WHAT IS REQUIRED: Reproduce each of the following lines verbatim and in the same order.

[START OF RECORDS FOR PROCESSING]

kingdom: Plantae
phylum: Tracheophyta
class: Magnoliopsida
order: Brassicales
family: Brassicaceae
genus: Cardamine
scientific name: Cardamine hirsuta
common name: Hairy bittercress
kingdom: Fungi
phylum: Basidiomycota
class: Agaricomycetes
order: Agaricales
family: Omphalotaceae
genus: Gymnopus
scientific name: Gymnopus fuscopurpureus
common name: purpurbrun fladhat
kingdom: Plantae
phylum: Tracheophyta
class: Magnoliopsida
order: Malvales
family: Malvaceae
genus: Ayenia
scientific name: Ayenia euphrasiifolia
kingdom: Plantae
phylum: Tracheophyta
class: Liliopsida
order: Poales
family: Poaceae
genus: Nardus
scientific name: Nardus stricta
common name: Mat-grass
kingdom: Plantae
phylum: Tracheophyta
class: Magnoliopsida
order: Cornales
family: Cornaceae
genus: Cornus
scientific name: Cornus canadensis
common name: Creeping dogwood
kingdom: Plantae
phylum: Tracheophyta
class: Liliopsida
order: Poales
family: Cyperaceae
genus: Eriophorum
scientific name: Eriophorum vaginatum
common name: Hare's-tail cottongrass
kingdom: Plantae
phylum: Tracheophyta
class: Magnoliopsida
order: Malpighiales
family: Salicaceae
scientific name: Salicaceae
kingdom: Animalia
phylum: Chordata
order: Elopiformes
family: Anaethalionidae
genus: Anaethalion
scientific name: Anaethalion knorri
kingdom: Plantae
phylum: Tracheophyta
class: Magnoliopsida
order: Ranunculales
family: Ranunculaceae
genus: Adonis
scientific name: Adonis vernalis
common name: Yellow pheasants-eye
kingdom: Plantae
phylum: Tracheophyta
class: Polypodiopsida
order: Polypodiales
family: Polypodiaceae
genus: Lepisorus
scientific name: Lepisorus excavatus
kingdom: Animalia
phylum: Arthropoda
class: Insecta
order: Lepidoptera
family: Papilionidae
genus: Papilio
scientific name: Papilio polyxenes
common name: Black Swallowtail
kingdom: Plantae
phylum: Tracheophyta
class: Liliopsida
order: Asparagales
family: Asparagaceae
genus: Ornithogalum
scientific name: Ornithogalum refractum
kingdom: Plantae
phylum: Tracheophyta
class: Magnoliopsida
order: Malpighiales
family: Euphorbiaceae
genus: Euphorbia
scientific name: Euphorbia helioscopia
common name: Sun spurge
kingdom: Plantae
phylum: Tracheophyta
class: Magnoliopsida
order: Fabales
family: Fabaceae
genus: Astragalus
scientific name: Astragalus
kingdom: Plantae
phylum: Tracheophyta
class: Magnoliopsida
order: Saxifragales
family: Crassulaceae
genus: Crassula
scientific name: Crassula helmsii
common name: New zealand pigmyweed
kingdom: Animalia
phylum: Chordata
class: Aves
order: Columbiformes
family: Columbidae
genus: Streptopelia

[END OF RECORDS FOR PROCESSING]

EXERCISE ANSWER:
kingdom: Plantae
phylum: Tracheophyta
class: Magnoliopsida
order: Brassicales
family: Brassicaceae
genus: Cardamine
scientific name: Cardamine hirsuta
common name: Hairy bittercress
kingdom: Fungi
phylum: Basidiomycota
class: Agaricomycetes
order: Agaricales
family: Omphalotaceae
genus: Gymnopus
scientific name: Gymnopus fuscopurpureus
common name: purpurbrun fladhat
kingdom: Plantae
phylum: Tracheophyta
class: Magnoliopsida
order: Malvales
family: Malvaceae
genus: Ayenia
scientific name: Ayenia euphrasiifolia
kingdom: Plantae
phylum: Tracheophyta
class: Liliopsida
order: Poales
family: Poaceae
genus: Nardus
scientific name: Nardus stricta
common name: Mat-grass
kingdom: Plantae
phylum: Tracheophyta
class: Magnoliopsida
order: Cornales
family: Cornaceae
genus: Cornus
scientific name: Cornus canadensis
common name: Creeping dogwood
kingdom: Plantae
phylum: Tracheophyta
class: Liliopsida
order: Poales
family: Cyperaceae
genus: Eriophorum
scientific name: Eriophorum vaginatum
common name: Hare's-tail cottongrass
kingdom: Plantae
phylum: Tracheophyta
class: Magnoliopsida
order: Malpighiales
family: Salicaceae
scientific name: Salicaceae
kingdom: Animalia
phylum: Chordata
order: Elopiformes
family: Anaethalionidae
genus: Anaethalion
scientific name: Anaethalion knorri
kingdom: Plantae
phylum: Tracheophyta
class: Magnoliopsida
order: Ranunculales
family: Ranunculaceae
genus: Adonis
scientific name: Adonis vernalis
common name: Yellow pheasants-eye
kingdom: Plantae
phylum: Tracheophyta
class: Polypodiopsida
order: Polypodiales
family: Polypodiaceae
genus: Lepisorus
scientific name: Lepisorus excavatus
kingdom: Animalia
phylum: Arthropoda
class: Insecta
order: Lepidoptera
family: Papilionidae
genus: Papilio
scientific name: Papilio polyxenes
common name: Black Swallowtail
kingdom: Plantae
phylum: Tracheophyta
class: Liliopsida
order: Asparagales
family: Asparagaceae
genus: Ornithogalum
scientific name: Ornithogalum refractum
kingdom: Plantae
phylum: Tracheophyta
class: Magnoliopsida
order: Malpighiales
family: Euphorbiaceae
genus: Euphorbia
scientific name: Euphorbia helioscopia
common name: Sun spurge
kingdom: Plantae
phylum: Tracheophyta
class: Magnoliopsida
order: Fabales
family: Fabaceae
genus: Astragalus
scientific name: Astragalus
kingdom: Plantae
phylum: Tracheophyta
class: Magnoliopsida
order: Saxifragales
family: Crassulaceae
genus: Crassula
scientific name: Crassula helmsii
common name: New zealand pigmyweed
kingdom: Animalia
phylum: Chordata
class: Aves
order: Columbiformes
family: Columbidae
genus: Streptopelia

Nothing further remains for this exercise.